Outlets were selected from Semrush traffic rankings, and news collected via Media Cloud using a combinatorial keyword strategy across three thematic groups in English, German, Polish, and Portuguese, with exclusions filtering concurrent local elections. The two-month window (9 April – 9 June 2024) produced 21,528 unique items. Political entities were extracted from titles/URLs via three ChatGPT-4o runs per country plus fuzzy matching, with manual coder validation. Parties were mapped to EP groups and to five ideological leanings (Radical Left, Mainstream Left, Greens, Mainstream Right, Radical Right) using the 2024 Chapel Hill Expert Survey.
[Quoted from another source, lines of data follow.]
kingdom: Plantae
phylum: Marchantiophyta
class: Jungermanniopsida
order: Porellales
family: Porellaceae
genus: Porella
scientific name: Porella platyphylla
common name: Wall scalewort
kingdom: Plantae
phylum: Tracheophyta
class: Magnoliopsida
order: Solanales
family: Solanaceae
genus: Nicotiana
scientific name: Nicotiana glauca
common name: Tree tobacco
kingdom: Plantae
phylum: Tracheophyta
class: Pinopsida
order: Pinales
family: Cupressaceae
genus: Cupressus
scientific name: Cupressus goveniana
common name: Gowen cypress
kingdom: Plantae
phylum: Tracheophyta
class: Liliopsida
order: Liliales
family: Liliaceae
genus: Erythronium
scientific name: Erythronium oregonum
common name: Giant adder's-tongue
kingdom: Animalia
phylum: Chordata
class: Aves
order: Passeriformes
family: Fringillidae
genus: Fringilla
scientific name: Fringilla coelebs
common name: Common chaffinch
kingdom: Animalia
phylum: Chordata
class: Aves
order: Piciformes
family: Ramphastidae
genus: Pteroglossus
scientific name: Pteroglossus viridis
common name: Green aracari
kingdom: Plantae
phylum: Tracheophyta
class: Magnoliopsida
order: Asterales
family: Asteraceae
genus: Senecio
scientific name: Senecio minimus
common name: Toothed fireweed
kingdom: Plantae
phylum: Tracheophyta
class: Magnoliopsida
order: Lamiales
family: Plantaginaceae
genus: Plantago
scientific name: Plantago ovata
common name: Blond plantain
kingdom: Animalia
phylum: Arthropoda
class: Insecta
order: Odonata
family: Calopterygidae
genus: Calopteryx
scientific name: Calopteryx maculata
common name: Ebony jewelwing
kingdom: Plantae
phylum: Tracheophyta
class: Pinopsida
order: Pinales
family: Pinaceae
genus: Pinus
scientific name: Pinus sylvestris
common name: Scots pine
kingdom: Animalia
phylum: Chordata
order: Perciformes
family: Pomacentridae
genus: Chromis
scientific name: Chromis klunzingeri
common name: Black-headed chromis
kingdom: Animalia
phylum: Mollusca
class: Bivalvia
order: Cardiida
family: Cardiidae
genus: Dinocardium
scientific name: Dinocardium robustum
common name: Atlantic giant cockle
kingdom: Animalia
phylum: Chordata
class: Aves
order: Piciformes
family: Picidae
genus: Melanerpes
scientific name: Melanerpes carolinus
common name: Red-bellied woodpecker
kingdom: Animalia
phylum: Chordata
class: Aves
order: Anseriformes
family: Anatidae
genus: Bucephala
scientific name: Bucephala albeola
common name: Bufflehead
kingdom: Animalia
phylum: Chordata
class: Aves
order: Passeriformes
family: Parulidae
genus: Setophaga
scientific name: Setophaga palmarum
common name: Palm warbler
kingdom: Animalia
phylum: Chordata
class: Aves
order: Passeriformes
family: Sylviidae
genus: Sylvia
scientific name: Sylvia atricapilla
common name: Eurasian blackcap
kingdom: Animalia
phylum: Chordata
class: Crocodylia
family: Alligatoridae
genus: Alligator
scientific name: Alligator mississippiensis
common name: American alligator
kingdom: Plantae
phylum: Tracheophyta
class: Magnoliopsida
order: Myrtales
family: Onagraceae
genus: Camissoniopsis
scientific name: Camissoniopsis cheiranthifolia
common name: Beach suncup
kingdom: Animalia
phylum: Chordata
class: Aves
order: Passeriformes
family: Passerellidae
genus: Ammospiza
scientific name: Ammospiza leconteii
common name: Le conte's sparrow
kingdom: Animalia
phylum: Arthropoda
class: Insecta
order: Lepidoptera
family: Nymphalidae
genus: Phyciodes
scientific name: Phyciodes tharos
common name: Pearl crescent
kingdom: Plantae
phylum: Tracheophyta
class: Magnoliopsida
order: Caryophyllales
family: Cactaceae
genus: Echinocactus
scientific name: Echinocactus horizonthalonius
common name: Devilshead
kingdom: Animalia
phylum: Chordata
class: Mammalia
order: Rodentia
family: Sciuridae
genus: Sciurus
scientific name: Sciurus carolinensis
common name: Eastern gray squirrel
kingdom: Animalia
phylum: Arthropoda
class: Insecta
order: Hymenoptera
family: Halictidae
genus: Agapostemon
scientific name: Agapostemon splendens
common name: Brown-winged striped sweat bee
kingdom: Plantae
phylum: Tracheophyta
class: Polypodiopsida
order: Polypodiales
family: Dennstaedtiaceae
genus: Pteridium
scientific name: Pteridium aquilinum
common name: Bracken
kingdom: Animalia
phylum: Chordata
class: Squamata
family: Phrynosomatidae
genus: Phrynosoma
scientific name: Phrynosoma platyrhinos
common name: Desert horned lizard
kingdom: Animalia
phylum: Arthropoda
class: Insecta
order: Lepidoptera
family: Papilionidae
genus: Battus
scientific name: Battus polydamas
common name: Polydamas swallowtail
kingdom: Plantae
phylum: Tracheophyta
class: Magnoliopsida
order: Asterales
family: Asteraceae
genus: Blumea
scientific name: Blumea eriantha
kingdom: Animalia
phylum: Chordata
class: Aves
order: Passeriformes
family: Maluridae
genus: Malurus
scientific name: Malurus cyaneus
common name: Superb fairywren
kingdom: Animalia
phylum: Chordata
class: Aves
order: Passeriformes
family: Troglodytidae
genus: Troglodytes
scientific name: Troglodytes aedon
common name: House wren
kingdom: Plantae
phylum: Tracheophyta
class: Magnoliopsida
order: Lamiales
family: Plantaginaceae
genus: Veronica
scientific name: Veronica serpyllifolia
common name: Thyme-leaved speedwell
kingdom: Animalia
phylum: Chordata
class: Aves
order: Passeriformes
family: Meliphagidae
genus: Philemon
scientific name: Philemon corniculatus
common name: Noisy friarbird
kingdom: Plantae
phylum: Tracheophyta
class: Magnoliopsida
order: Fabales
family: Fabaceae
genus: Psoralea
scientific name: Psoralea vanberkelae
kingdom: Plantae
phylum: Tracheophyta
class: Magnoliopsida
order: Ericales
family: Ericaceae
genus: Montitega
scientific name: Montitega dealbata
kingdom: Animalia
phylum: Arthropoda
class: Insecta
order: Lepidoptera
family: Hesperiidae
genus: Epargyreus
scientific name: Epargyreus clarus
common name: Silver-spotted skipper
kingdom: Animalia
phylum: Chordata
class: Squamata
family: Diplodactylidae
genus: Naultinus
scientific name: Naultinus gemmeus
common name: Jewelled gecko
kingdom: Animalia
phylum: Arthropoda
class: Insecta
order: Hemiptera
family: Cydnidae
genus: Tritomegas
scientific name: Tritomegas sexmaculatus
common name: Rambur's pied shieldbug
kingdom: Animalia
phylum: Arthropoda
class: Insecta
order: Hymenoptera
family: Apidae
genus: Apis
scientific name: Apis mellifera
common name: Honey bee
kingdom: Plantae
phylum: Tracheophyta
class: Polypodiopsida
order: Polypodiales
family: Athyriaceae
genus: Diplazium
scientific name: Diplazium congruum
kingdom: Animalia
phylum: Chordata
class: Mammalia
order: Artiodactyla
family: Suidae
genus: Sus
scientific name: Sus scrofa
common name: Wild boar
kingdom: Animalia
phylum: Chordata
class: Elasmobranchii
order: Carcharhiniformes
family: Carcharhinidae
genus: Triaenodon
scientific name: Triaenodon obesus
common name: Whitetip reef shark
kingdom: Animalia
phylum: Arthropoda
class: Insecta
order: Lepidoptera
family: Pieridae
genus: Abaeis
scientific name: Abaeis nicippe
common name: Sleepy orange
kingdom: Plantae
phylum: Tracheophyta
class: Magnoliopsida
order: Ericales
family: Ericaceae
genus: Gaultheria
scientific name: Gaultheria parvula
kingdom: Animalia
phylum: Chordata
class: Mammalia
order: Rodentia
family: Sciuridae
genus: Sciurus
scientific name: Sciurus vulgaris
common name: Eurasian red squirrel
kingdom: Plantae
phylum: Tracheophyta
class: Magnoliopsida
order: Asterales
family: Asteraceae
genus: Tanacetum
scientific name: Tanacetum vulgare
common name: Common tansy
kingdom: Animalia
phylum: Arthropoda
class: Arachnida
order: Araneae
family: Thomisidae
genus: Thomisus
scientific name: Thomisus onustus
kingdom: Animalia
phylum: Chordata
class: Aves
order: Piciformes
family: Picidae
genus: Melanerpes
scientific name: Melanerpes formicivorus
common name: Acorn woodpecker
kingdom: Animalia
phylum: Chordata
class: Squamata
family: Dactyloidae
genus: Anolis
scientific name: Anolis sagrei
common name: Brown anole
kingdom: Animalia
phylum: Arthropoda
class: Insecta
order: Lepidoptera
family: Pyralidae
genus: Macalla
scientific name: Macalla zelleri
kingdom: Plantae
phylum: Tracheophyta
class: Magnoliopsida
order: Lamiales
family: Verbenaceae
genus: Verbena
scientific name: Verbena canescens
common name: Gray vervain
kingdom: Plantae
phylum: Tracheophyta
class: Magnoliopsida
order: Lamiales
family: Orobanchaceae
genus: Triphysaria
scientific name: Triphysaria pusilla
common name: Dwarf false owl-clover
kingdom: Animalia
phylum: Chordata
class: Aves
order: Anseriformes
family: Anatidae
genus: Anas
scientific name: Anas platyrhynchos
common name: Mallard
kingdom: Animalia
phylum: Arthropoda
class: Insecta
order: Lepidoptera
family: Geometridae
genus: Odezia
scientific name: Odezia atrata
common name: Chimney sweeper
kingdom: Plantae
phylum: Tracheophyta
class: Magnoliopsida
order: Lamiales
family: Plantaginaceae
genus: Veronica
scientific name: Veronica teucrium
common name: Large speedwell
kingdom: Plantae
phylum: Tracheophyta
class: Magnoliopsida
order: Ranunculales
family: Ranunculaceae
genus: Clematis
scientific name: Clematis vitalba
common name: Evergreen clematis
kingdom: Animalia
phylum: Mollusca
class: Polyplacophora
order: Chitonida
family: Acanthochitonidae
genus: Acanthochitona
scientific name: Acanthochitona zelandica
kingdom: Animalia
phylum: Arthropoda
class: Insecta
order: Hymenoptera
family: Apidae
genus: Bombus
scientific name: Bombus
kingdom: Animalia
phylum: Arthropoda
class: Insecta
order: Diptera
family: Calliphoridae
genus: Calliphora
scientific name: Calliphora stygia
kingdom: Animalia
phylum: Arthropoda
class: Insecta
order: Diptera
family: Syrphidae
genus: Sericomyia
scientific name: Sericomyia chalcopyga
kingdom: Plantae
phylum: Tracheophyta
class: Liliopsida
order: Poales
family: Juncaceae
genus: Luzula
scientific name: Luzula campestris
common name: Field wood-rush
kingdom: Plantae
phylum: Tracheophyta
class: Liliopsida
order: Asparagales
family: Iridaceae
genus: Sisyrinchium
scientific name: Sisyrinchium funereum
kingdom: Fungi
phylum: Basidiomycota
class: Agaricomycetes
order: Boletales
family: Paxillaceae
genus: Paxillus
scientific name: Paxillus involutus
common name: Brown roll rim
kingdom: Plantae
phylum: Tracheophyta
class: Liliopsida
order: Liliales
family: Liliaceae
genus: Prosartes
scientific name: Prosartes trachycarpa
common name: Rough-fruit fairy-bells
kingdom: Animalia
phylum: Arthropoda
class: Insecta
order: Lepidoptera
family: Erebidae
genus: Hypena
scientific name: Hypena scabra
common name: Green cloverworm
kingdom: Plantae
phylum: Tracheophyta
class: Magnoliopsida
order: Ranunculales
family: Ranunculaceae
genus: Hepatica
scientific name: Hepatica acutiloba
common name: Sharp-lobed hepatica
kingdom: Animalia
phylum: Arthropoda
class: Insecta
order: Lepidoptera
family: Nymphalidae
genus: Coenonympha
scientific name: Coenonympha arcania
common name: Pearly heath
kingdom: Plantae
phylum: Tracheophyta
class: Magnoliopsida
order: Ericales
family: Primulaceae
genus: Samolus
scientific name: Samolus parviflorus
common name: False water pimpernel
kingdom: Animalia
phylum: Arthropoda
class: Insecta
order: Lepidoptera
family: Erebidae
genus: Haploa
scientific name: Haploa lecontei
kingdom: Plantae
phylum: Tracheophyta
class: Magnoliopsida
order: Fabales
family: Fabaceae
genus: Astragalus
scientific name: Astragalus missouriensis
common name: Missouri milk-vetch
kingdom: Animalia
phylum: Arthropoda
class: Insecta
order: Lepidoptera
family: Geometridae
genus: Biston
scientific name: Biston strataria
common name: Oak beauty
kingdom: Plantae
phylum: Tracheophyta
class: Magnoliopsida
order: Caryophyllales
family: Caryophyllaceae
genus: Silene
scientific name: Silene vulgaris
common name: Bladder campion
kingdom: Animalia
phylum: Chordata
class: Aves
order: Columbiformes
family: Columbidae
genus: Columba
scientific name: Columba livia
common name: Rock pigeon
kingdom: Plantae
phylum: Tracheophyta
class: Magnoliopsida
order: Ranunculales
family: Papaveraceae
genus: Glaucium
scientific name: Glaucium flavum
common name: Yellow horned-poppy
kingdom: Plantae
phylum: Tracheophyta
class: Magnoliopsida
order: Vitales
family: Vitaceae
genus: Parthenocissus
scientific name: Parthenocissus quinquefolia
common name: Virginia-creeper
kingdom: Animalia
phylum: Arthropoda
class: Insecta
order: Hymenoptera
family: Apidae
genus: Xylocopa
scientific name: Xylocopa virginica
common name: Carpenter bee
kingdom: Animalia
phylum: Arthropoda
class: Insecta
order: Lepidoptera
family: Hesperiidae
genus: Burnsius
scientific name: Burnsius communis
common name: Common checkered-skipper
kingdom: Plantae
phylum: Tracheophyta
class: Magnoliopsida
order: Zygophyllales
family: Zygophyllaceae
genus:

Visibility shares were benchmarked against 2019 seats, pre-election polling, and 2024 results, with both per-country and seat-weighted aggregate analyses.

Findings

  • About 50% of EU-election articles named a political entity; ~31% of those mentioned the Radical Right.
  • Mainstream Right + Radical Right combined captured 57% (Portugal) to 85% (Poland) of all mentions; Left families never exceeded 35%.
  • The Radical Right was the most-mentioned family in Austria, Germany, and Poland, and second in Ireland.
  • Overrepresentation exceeded two standard deviations across all three benchmarks in Austria, Germany, and Ireland — including Ireland, which has no radical-right MEPs.
  • Poland was the lone exception, with the Radical Right slightly under-represented relative to its strength (though still having the highest absolute mention count, 1,526).
  • From mid-May onward, Radical Right mentions overtook Mainstream Right mentions in Austria, Germany, and Poland — coinciding with the most persuadable period for undecided voters.
  • The Radical Right dominated coverage in 50–62.5% of outlets across all popularity/output quadrants; Mainstream Left dominated in only 2 outlets and Radical Left in none.
  • Mainstream Left was systematically underrepresented in Austria and Portugal.

Connections

This paper sits alongside other computational studies using LLMs to audit political content and ideological dynamics in news and platforms, including Balluff2026-if and Tornberg2025-ir on automated analysis of political media, and Larsson2026-ro on coverage patterns in European political communication. Its findings on radical-right amplification also resonate with platform-level work on partisan and ideological asymmetries such as DeVerna2025-dl and Emilio2026-ik, and complement methodological efforts to use LLMs for entity and stance extraction in multilingual political text (e.g., Dierickx2026-tw, Achmann-Denkler2026-lx).